Synopsis: Agent J travels in time to MIB’s early years in the 1960s, to stop an alien from assassinating his friend Agent K and changing history.
Stars: Will Smith, Tommy Lee Jones, Josh Brolin, Jemaine Clement, Michael Stuhlbarg, Emma Thompson
Director: Barry Sonnenfeld
Running Length: 103 minutes
Random Crew Highlight: Strange Woman (uncredited) ~ Jennifer Bartels
TMMM Score: (6.5/10)
Review: Dictionary.com defines serviceable as “capable of or ready for service; usable” and this is an exceedingly good way to describe Men in Black III. After a ten year hiatus MIB3 is being unleashed into theaters smack dab in the middle of prime summer kick off season. It’s a perfectly fine movie that never does more or less than is required of it. The problem with that is with The Avengers going above and beyond the call of duty and several other hotly anticipated films being released in the next few weeks is “perfectly fine” good enough?
The film is aided immensely by two new additions to the team. First up is screenwriter Etan Cohen who has worked closely with Mike Judge on King of the Hill and was the writer for Tropic Thunder. His screenplay has a nice creativity to it while furthering the story of our central characters. Cohen is smart enough to play to the strengths of both men and while Jones’ Agent K is absent most of the film, his doppelganger Brolin plays the young K with spot-on accuracy. Brolin is actually the other strong feature on display. As I mentioned before, he’s the perfect choice of a young Jones and nails the squinty glare and country twang that Jones should probably trademark.
Smith is an actor that’s really never done much for me and that opinion isn’t going to change based on his work here. I always feel that Smith is playing himself and has just showed up to say his lines and collect his check. Yes, he brings a certain suaveness and comedy to the role but how does it different from the suaveness and comedy of The Fresh Prince of Bel-Air or the suaveness and comedy of Hitch or the suaveness and comedy of Wild Wild West? I long for Smith to try something new and play a villain…not just an unlikable character.
Even if the film gives Smith a nice arc near the end it didn’t make-up for the previous ninety minutes of posing and smart alecky antics that feels out of date and incongruous with the free-spirited tone of the movie. Smith needs to take a page from Jones who displays the right amount of exhaustion and timing that the film deserves.

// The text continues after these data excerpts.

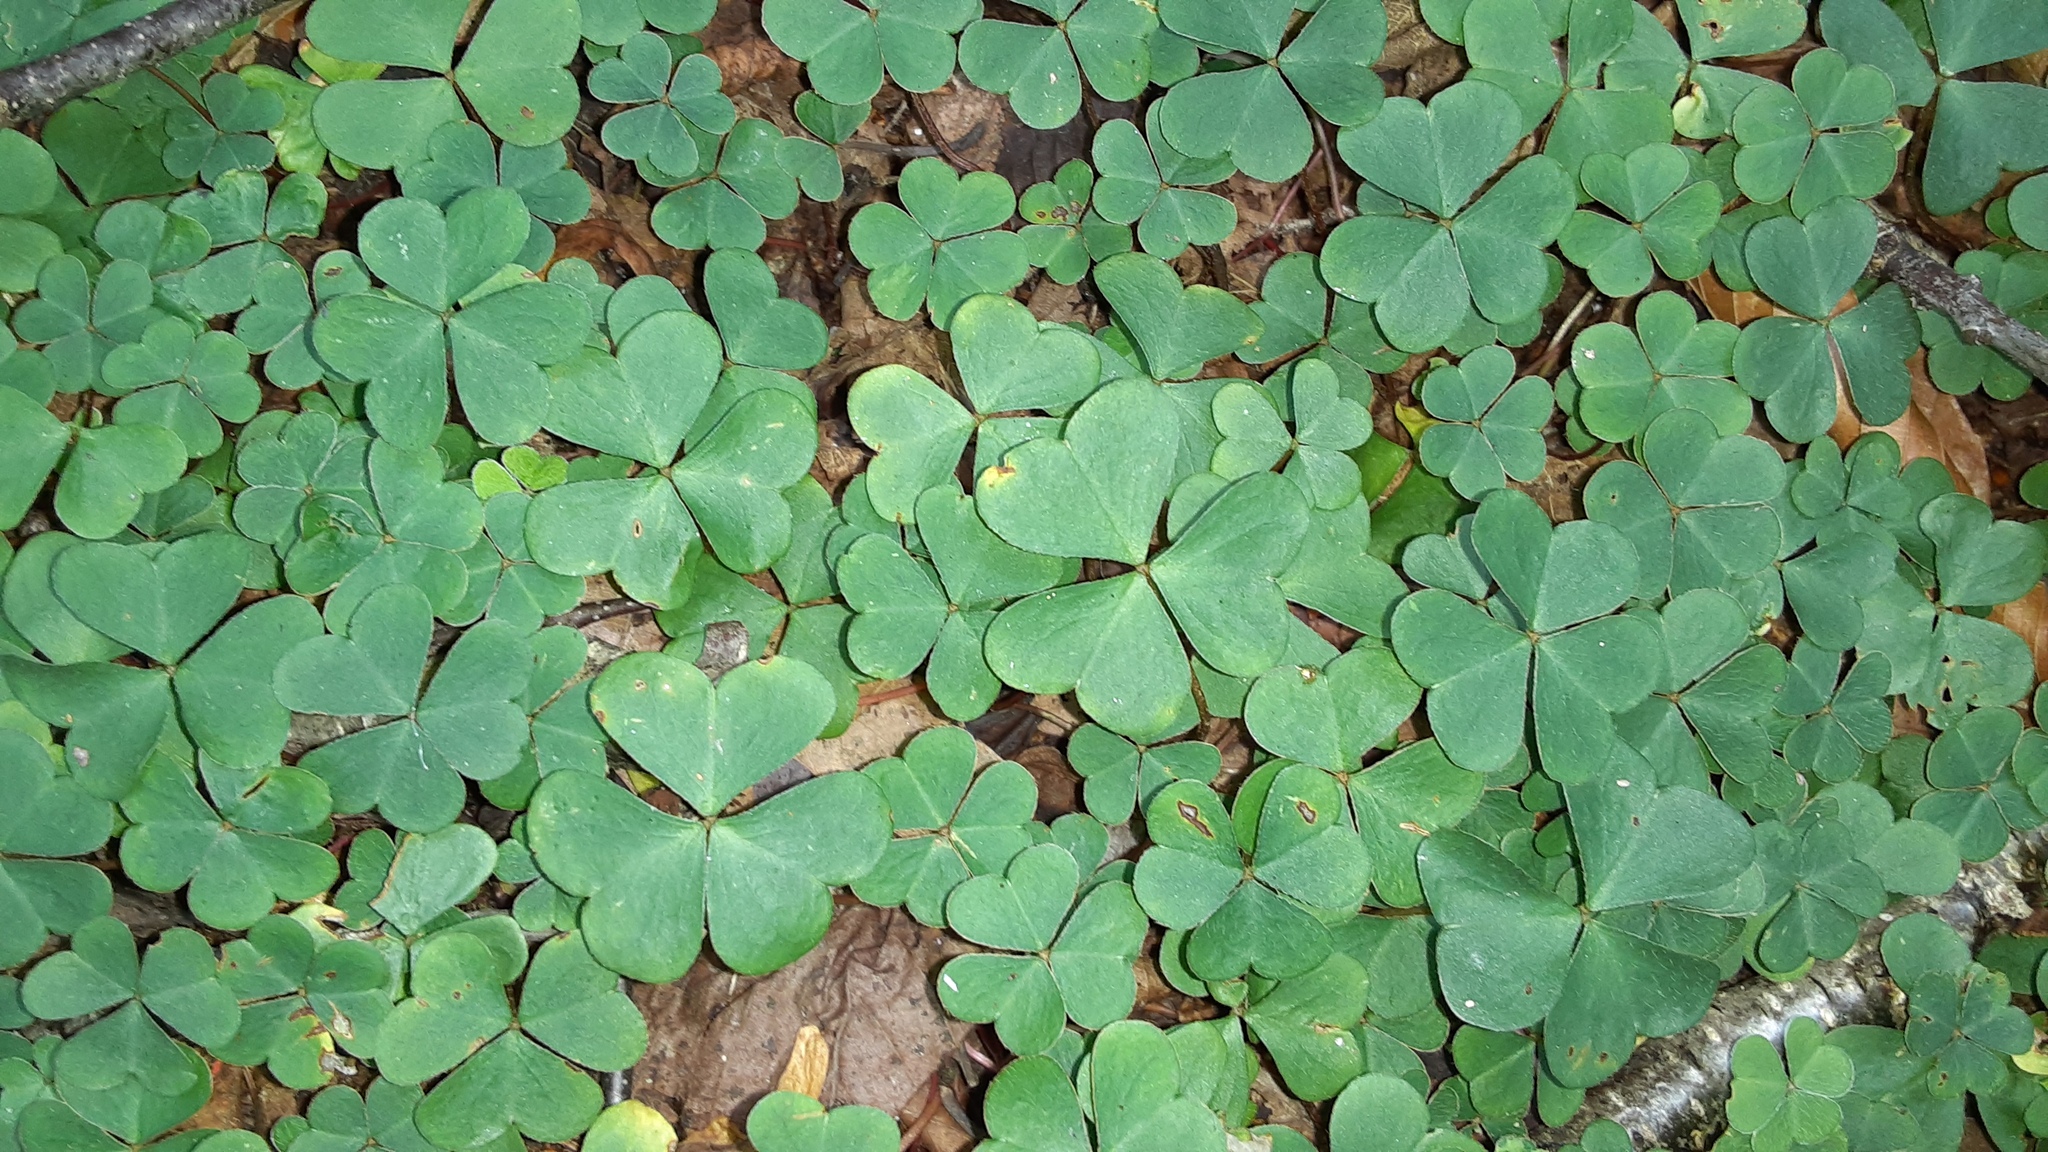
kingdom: Plantae
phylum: Tracheophyta
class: Magnoliopsida
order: Oxalidales
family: Oxalidaceae
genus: Oxalis
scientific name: Oxalis montana
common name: American wood-sorrel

He’s able to convey bemusement in a face with more lines than a Moliere play and not make you feel he’s running through the paces.
Supporting player Thompson also is smart enough to color her limited screen time with tongue planted firmly in cheek. With a perfectly coiffed head of hair and that no-nonsense accent, she’s a nice addition to the boys club although she disappears about halfway through and her presence in the final act is missed.
The main villain, Boris the Animal, is given life by Flight of the Conchords star Clement in an absurdly strange performance. With a badly dubbed voice modulation, the impressive part here is Rick Baker’s fun creature effects. Like Boris, his imagination runs wild throughout the movie causing equal amounts of havoc for the characters and glee for the audience.
That’s where the Men in Black series has always excelled, the visual effects. Leaving no end of the galaxy unexplored the creative juices are squeezed for all they are worth and that’s where the real enjoyment of the film is to be had. The general plot concerning Agent J’s time-travel to 1969 to head off past and present Boris interacting with past Agent K is a nice structure to display mod elements both worldly and otherworldly.
Director Sonnenfeld is back for a third time as well and he continues to mine the talents he gained as a cinematographer (Misery, Big, When Harry Met Sally…, Blood Simple) by finding interesting angles and shots that work well with the 3D effects. It’s not at all necessary to see the film in 3D but if you do find yourself putting on the glasses, rest assured that it does look good. Danny Elfman’s score is more of the same…his recent work on Dark Shadows notwithstanding I think Elfman’s work all sounds like something off the same album.
While the first Men in Black was an ambitious romp, its sequel was a turgid mess of inflated egos and budgets run amok that made a lot of money while simultaneously turning its audience off. A decade later I feel a bit more forgiving and found some saving graces to this third entry. Aside from Smith’s half committed performance, this could be a worthwhile trip to the movies if your outer space needs have not yet been met.